To do -> Search the listing below, and show each line that includes the word "APERTURE".

* * *

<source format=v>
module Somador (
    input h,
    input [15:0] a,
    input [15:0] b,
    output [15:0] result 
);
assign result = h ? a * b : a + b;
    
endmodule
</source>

* * *

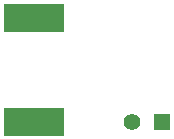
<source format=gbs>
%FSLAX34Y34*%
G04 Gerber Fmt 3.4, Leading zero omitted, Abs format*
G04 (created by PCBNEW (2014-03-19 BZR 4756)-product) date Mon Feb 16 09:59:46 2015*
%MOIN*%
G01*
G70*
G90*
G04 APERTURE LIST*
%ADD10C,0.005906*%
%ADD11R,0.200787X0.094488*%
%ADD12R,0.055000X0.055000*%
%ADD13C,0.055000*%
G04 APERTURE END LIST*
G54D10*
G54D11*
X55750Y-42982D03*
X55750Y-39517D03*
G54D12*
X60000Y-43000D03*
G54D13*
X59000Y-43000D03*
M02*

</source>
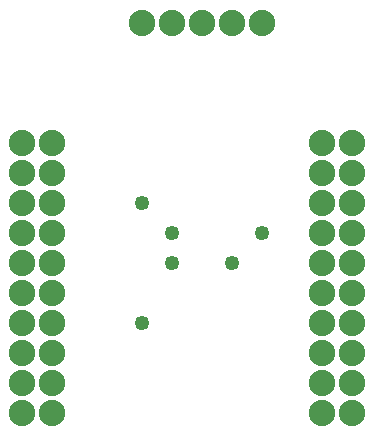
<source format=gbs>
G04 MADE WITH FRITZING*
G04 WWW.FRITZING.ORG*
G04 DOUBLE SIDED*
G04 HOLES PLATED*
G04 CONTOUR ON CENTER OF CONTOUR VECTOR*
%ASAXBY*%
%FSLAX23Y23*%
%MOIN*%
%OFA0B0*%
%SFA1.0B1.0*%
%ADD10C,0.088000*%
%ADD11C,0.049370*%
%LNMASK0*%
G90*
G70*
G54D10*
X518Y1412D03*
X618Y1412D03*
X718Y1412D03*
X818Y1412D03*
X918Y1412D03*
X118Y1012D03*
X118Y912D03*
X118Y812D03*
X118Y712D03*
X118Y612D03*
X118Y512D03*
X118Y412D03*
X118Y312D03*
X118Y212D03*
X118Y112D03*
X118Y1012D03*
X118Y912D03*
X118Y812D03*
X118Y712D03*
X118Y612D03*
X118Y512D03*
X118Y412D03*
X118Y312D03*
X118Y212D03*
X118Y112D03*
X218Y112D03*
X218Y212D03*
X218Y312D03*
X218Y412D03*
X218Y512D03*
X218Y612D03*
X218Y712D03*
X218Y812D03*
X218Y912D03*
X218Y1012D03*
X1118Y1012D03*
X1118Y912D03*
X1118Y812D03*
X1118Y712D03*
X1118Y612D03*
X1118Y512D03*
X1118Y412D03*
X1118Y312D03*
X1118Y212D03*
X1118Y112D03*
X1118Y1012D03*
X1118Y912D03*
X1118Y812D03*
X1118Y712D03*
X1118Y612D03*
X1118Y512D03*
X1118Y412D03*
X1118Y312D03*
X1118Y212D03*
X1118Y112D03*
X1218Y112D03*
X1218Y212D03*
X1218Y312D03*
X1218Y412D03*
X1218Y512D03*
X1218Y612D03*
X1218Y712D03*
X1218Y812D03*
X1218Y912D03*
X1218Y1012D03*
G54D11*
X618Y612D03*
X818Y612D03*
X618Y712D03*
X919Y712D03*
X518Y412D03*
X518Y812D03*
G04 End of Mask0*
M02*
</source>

* * *

Written response ->
G04 APERTURE LIST*
G04 APERTURE END LIST*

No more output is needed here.